Bolder County will soon be introducing coyotes to combat the rampant growth of prairie dog colonies in the Gunbarrel area.

After a recent special meeting, Bolder County officials now believe they have found a solution to the growing invasive population of prairie dogs.

Harvey Danger, an ecologist who specializes in suburban rodent populations, presented both the Bolder Parks and Weed Department and county officials with a proposal that could curb the encroachment of two rival prairie dog colonies.

The proposal begins with the introduction of several packs of wild coyotes that will be brought in from Estes Park. Each of the three packs will consist of anywhere between 25-30 coyotes.

This program will will be dubbed Humans Offering Wildlife Liberation (HOWL).
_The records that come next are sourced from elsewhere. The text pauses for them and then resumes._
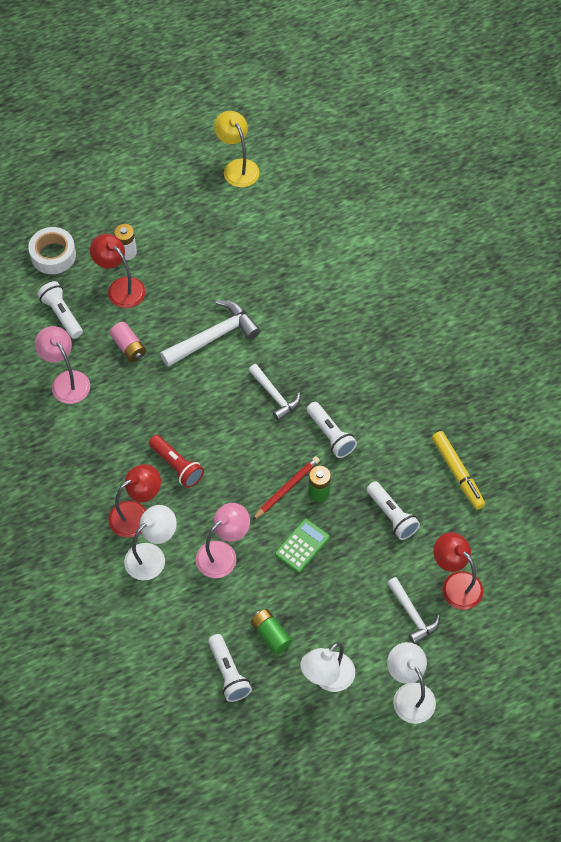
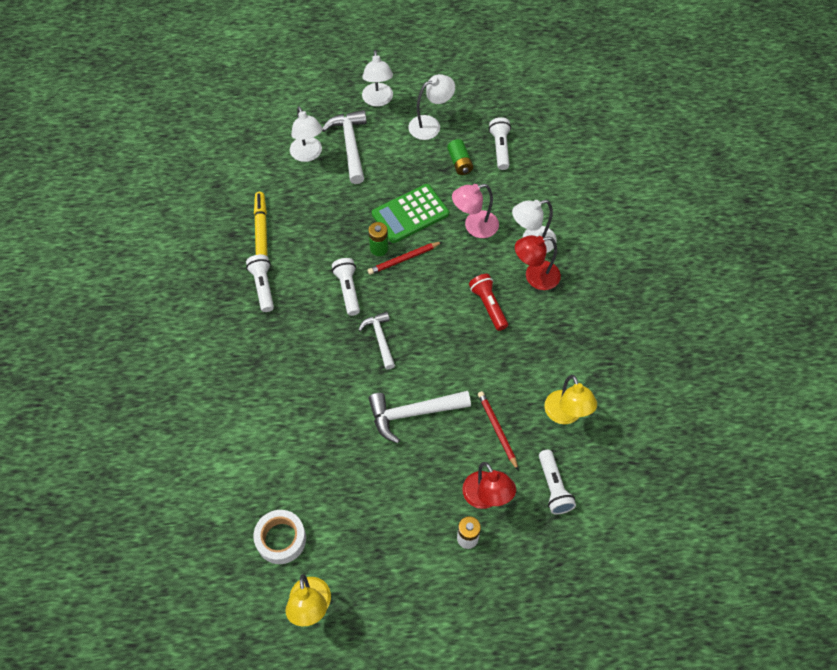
camera: 160 degrees left, 0 degrees up
(53, 255) = (546, 562): white tape -> white tape (281, 539)
(66, 381) = (565, 415): pink lamp -> yellow lamp
(128, 347) = (497, 430): pink battery -> red pencil
(302, 546) = (410, 214): green calculator -> green calculator, size x1.60
(392, 516) = (330, 214): white flashlight -> white flashlight (263, 286)
(412, 615) = (350, 145): white hammer -> white hammer, size x1.56
(455, 584) = (308, 155): red lamp -> white lamp

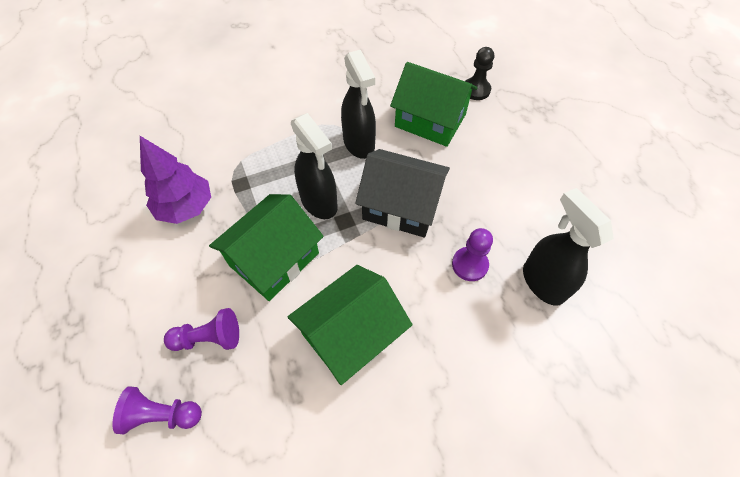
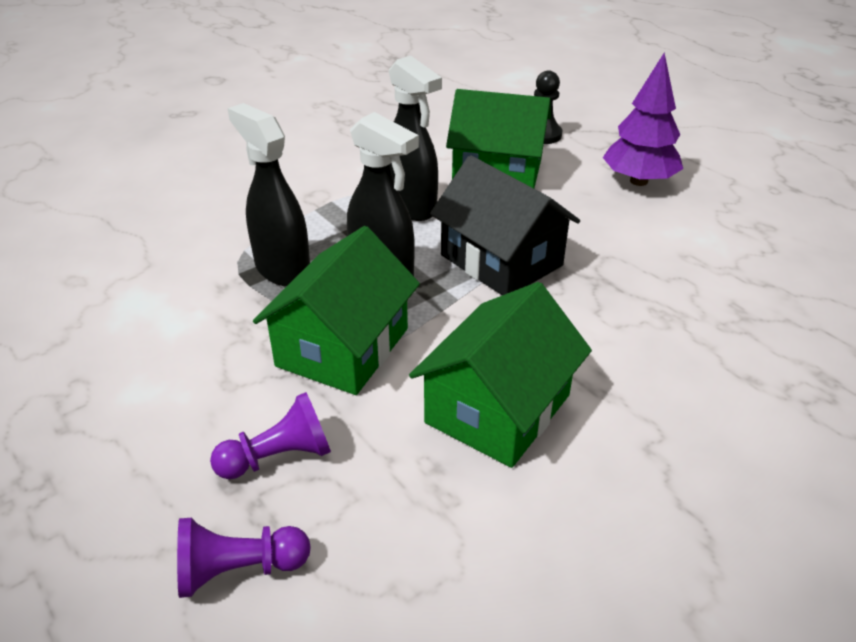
camera: 15 degrees left, 20 degrees down
(186, 207) = (178, 313): purple tree -> purple tree (638, 181)
(401, 206) = (501, 260): black house -> black house turned 45 degrees clockwise
(469, 264) = (625, 303): purple pawn -> none
(542, 282) = (729, 304): black spray bottle -> black spray bottle (282, 269)

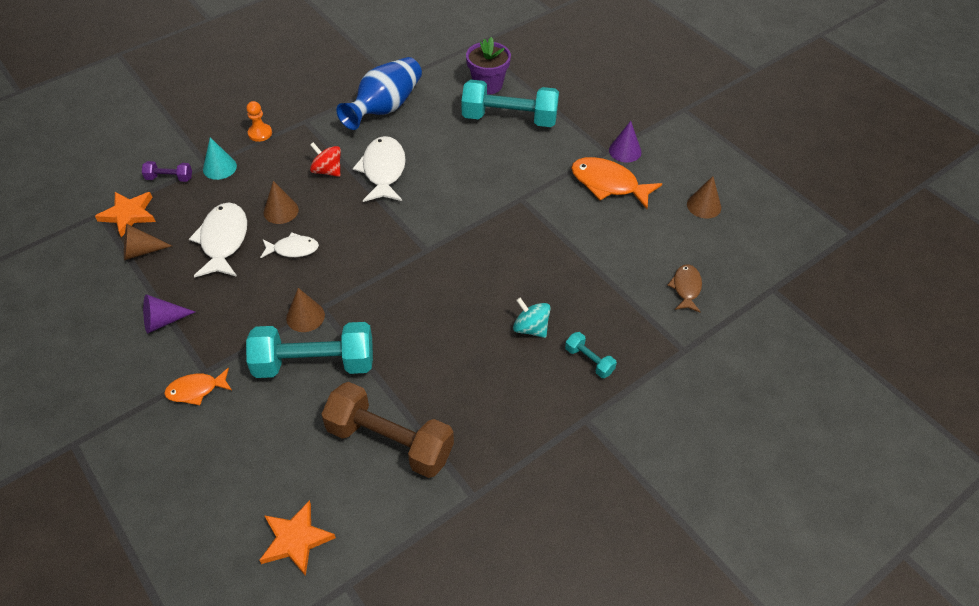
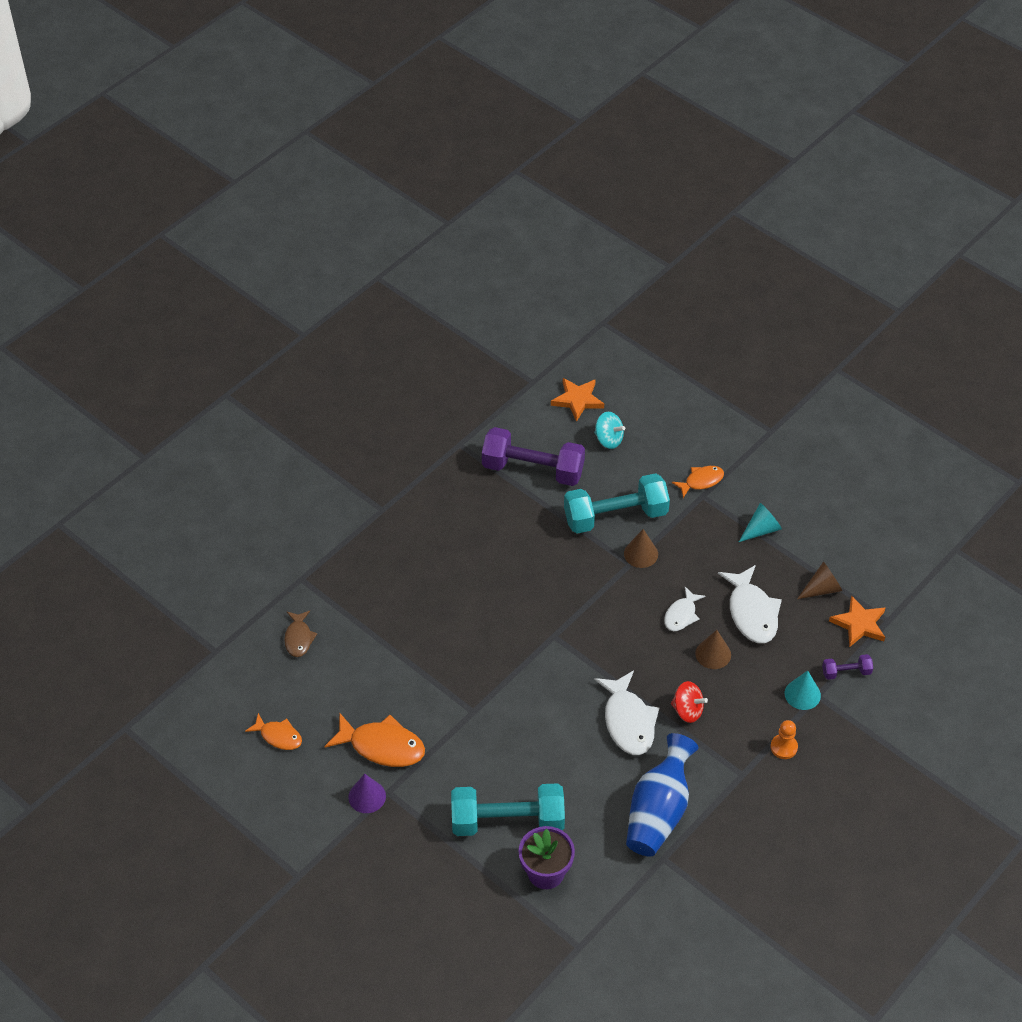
camera: 170 degrees right, 0 degrees up
(163, 321) = (761, 529): purple cone -> turquoise cone
(293, 249) = (681, 615): white fish -> white fish turned 45 degrees counterclockwise
(389, 442) = (533, 469): brown dumbbell -> purple dumbbell
(531, 328) = (439, 576): turquoise spinning top -> turquoise spinning top (608, 439)
(589, 361) = (384, 556): turquoise dumbbell -> none
(704, 205) = (278, 736): brown cone -> orange fish

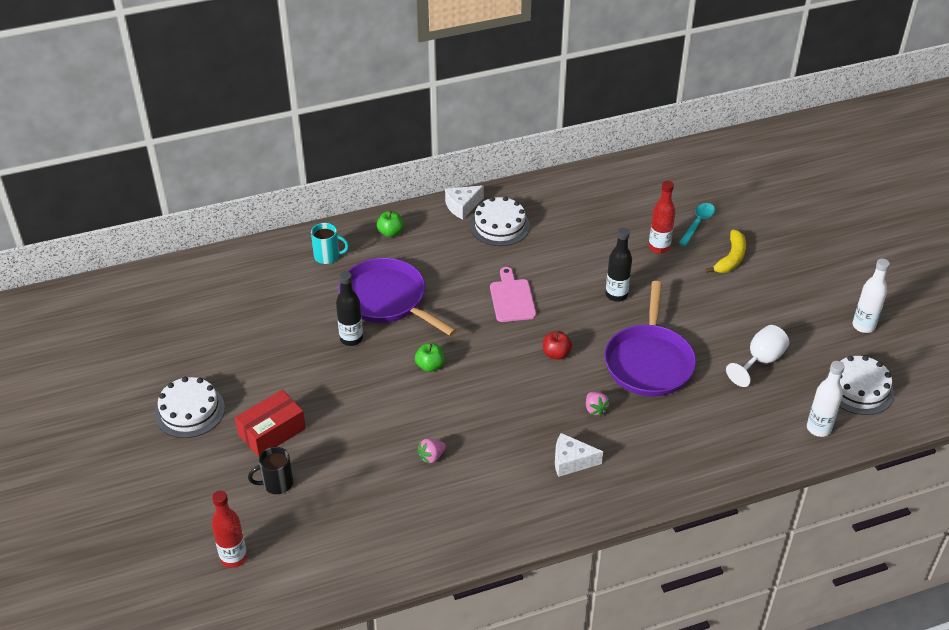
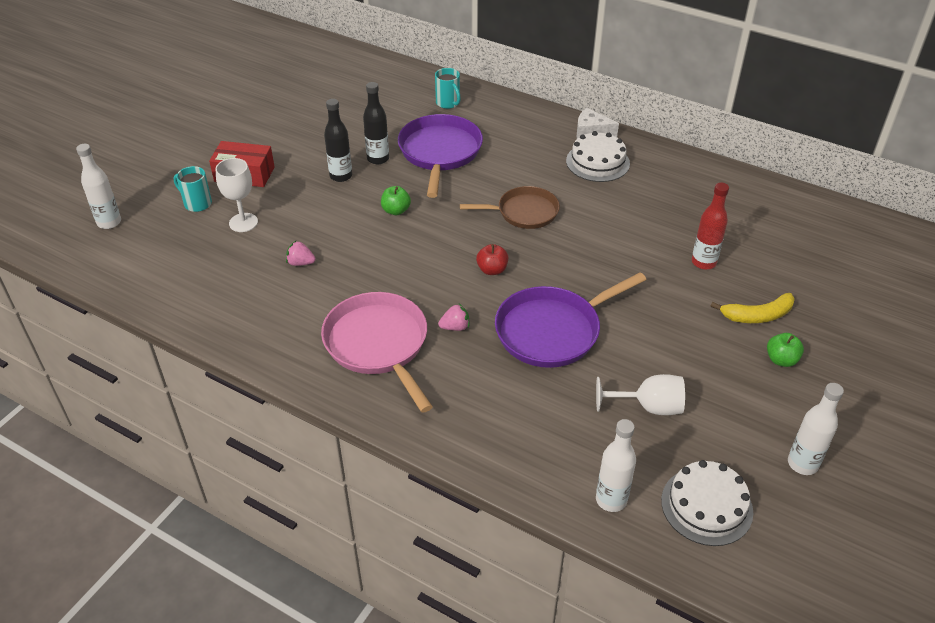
camera: 50 degrees right, 0 degrees up
(190, 411) = (226, 130): white cake -> none
(233, 557) = (109, 222): red bottle -> white bottle
(276, 484) = (197, 203): black mug -> turquoise mug
(339, 466) = (243, 222): none -> white goblet
(390, 232) = (512, 116): green apple -> green apple (781, 360)
(512, 298) = (524, 212): pink cutting board -> brown pan
(571, 461) = (378, 344): white cheese -> pink pan
(595, 409) = (455, 327): pink strawberry -> pink strawberry turned 135 degrees counterclockwise
(616, 295) = (608, 268): black bottle -> black bottle (341, 176)
(698, 223) = (771, 270): turquoise spoon -> none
“The fact that the coyotes have lived in the area means that they will become acclimated to the new environment quickly,” Danger said. “They won’t have to cope with changes like an altitude difference. They’ll be more effective as predators at a faster pace than coyotes brought in from Mexico or China.”

The 46-acre conservation site is slated to preserve prairie dog habitat, but Parks and Weed Spokeswoman Shirley Facetious said that their expansion is becoming a problem.

“Of course the Wooden Brothers and Weisenheimer Rocks colonies are welcome at the site — and our purpose is to preserve their natural habitat,” Facetious said. “But it’s come to the point that we have to put their expansion in check. The prairie dogs have really forced our hand at this point, and we see no other solution.”

The roughly 100 new coyotes will join a growing number of raptor birds, mostly falcons, that will help keep the prairie dogs in check.

HOWL joins an effort from a separate group of residents that thinks large venomous snakes would be more effective. Their biggest complaint is damage to yards in the area.

Without prior city or county approval, locals have been purchasing full-grown rattlesnakes to release in the area near the elementary school.

“I’d rather have a nice clean lawn and good open space that’s vermin-free,” a local resident who wished to remain anonymous said. “I really don’t mind the snakes or the coyotes. Whatever it takes to get those fat rats out.”

Though coyotes will be the official beginning of handling the problem, Parks and Weed has a more long-term solution.

With the veritable harvest in front of the coyotes, their population is expected to swell.

Once that point is reached, the plan is to relocate gray wolves from Wyoming in order to keep the coyote numbers down.

Kyle Perkins, who has self-published four books about wolves and printed thousands of T-shirts with depictions of the animal, said that this solution will benefit the ecosystem.

“This will really bring it full-circle,” Perkins said. “When the wolves realize they have the coyote population under control, they’ll migrate to other feeding grounds. I really don’t think any wild animal stays in an area where food is hard to find. It’s common sense.”

Officials said that they intend to begin the program later this spring and continue throughout the summer.

Anyone enjoying the outdoors in the area should remember to be cautious and respect the coyotes while they fulfill their obligations.